Syracuse University football’s media day cleared up any concerns that were left to the imagination before players and coaches reported to training camp Saturday morning.
Head coach Doug Marrone, his staff and the players stressed one point above all as the season kicked into gear with the annual media day.
“The depth chart is a starting point. After that first snap, it’s competition, and our players know that,” Marrone said.
The sentiment being passed around Manley Field House was one of optimism over the wealth of offensive weapons at the disposal of the coaching staff. Offensive coordinator Nathaniel Hackett’s eyes lit up with enthusiasm when he got a chance to address the subject.
“Since I’ve been here, this is the most depth we’ve had,” Hackett said. “We’ve had some great players, guys you’ll never be able to replace … But right now it’s awesome to script and get ready for all the practices and say ‘Okay, which one are you going to put in there?’”
The team heads into Marrone’s fourth training camp on the heels of a disappointing 2011 campaign in which the Orange began 5-2, including a 49-23 victory over nationally-ranked West Virginia, but lost the final five by an average of 12.8 points per game and missed out on a bowl-game appearance.
Hackett pointed out that the late-season collapse had a silver-lining effect.
“You’re always going to think you have an edge, because you’ve got something to prove and show. Those guys went in there with some excitement to prove that they’re a lot better than they showed last year,” Hackett added.
Redshirt senior Ryan Nassib enters his third season as starting quarterback with lofty expectations after setting or tying three single-season school records in 2011. Yet, Marrone avoided referring to Nassib as the outright starter.
“Players coming back, they have a background of knowledge for the system. You would think that players would have a greater ability to execute the system. But again, I can’t answer that question until I see how we’re playing now,” Marrone said.
His motives were clear.
“Everything is judged on what we’re doing now and who gives us the greatest chance to win,” Marrone said.
Nassib himself echoed the same line of thinking.
He said: “We’ve got some more mature guys with some game experiences that have the talent and potential to do some great things. One thing different from last year is we have more numbers. It’s good because it forces guys to compete more each and every day, breaks guys up from being complacent.”
One player looking to make a difference is incoming freshman Ashton Broyld, of Henrietta, N.Y. He is listed in SU’s 2012 Media Guide as a running back, but he is expected to pivot around the skill positions. Broyld praised the positive aspects of competition for starting spots.
“When you’ve got a guy behind you working just as hard as you, you have no choice but to get better. To know that someone is chasing your spot, somebody right behind you watching everything you do, you have no choice but to try to be perfect and try to do everything right and you can only get better from that,” he said.

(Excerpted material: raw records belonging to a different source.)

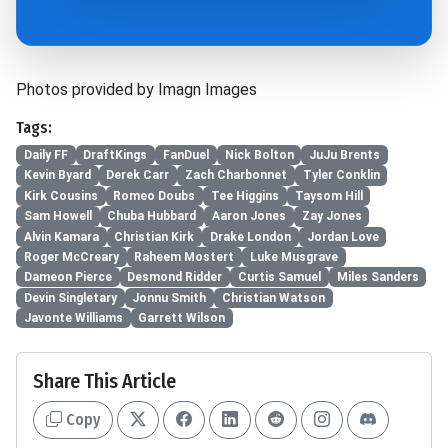
Photos provided by Imagn Images
Tags:
Daily FF
DraftKings
FanDuel
Nick Bolton
JuJu Brents
Kevin Byard
Derek Carr
Zach Charbonnet
Tyler Conklin
Kirk Cousins
Romeo Doubs
Tee Higgins
Taysom Hill
Sam Howell
Chuba Hubbard
Aaron Jones
Zay Jones
Alvin Kamara
Christian Kirk
Drake London
Jordan Love
Roger McCreary
Raheem Mostert
Luke Musgrave
Dameon Pierce
Desmond Ridder
Curtis Samuel
Miles Sanders
Devin Singletary
Jonnu Smith
Christian Watson
Javonte Williams
Garrett Wilson
Share This Article
Copy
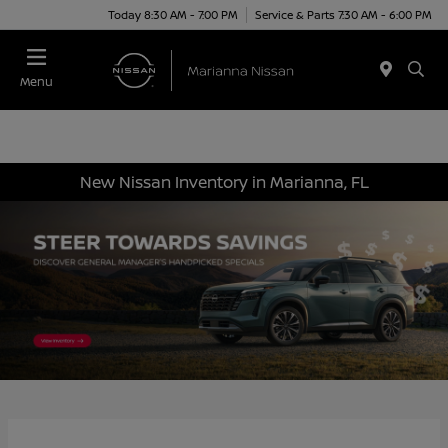
Today 8:30 AM - 7:00 PM
Service & Parts 7:30 AM - 6:00 PM
Menu
New Nissan Inventory in Marianna, FL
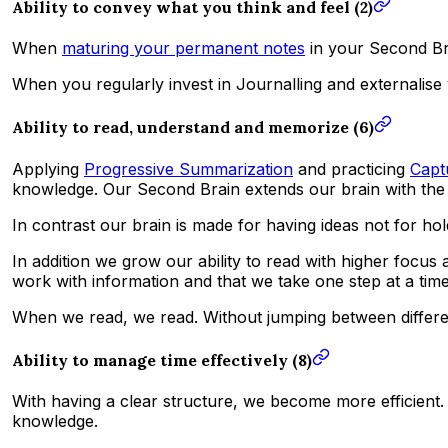
Ability to convey what you think and feel (2)
When
maturing your permanent notes
in your Second Bra
When you regularly invest in Journalling and externalise
Ability to read, understand and memorize (6)
Applying
Progressive Summarization
and practicing
Capt
knowledge. Our Second Brain extends our brain with the 
In contrast our brain is made for having ideas not for ho
In addition we grow our ability to read with higher focu
work with information and that we take one step at a time
When we read, we read. Without jumping between differen
Ability to manage time effectively (8)
With having a clear structure, we become more efficien
knowledge.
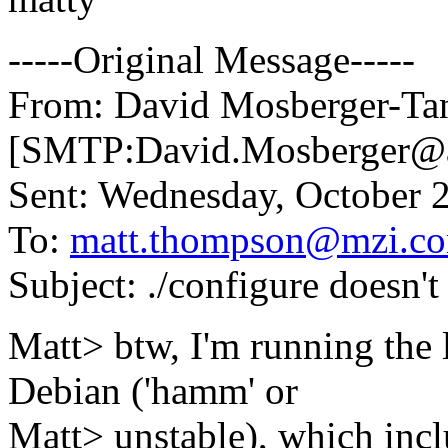
-----Original Message-----
From: David Mosberger-Ta
[SMTP:David.Mosberger@
Sent: Wednesday, October 
To:
matt.thompson@mzi.c
Subject: ./configure doesn't
Matt> btw, I'm running the 
Debian ('hamm' or
Matt> unstable), which inc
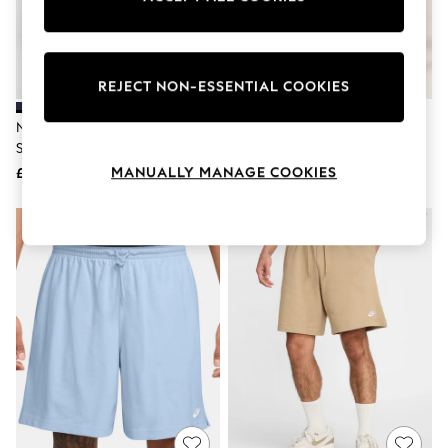
The Occasion Shop
Boho Styles
Festival
Escape into Summer: As Advertised
Top Picks
REJECT NON-ESSENTIAL COOKIES
Spring Dressing
Jeans & a Nice Top
Nike Obsidian Blue Club Knit
Nike Dark Grey Club Knit Shorts
Coastal Prints
Shorts
Capsule Wardrobe
MANUALLY MANAGE COOKIES
£38
£38
Graphic Styles
Festival
Balloon Trousers
Self.
All Clothing
Beachwear
Blazers
Coats & Jackets
Co-ords
Dresses
Fleeces
Hoodies & Sweatshirts
Jeans
Jumpsuits & Playsuits
Joggers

Training camp will feature two kinds of competition on the offensive side of the ball for the Orange. On one hand, the roster features two stand-out senior wide receivers in Alec Lemon and Marcus Sales. Both will be tough to uproot after Lemon set the single-season record for receptions (68) in 2011 and Sales paced SU to its 2010 New Era Pinstripe Bowl victory with five receptions, 172 yards and three touchdowns.
Running back, on the other hand, is less of a sure thing as Marrone and his staff seek to replace departed 1,000-yard rusher Antwon Bailey. The official depth chart lists six players at the position; none of them are seniors or with any starts under their belts. Junior Jerome Smith, of Bear, Del., will get the first shot, but Broyld and junior Prince-Tyson Gulley, of Akron, Ohio, are in the mix as well.
Senior third-year starter at left tackle and 2011 All-Big East First Team member Justin Pugh was not concerned by the lack of experience behind him.
Pugh said: “For us as offensive linemen we’re just going to go out there and block. We’ve got the mentality where we’re blue collar guys, we go out there and we just work. We’re just going to keep working and we hope it rubs off on them.”
Pugh was confident that no matter who the feature back is, if there is one, they are not coming fresh out of the box.
“Those guys have been back there and they’ve seen guys like Delone Carter and Antwon Bailey, so they know the styles of our backs. They know the tradition of the school,” Pugh added
Despite his status as a preseason All-Big East First Team member on numerous lists, and despite the right side of the offensive line losing two starters, Pugh remained humble and focused.
He said: “I have to fight to keep my spot just like everyone else. Nothing is a given especially in college football … We’re going to put the two best guys in there that can play and we’ll see come camp. It really comes down to who plays the best. I’m excited to see what they have.”
As the team heads to Fort Drum, home of the U.S. Army’s 10th Mountain Division, for a week of practice beginning Aug. 12, anticipation builds over who will win starting spots.
Nassib made sure to return focus to where it belongs.
“It’s football 24/7 so you gotta love it.”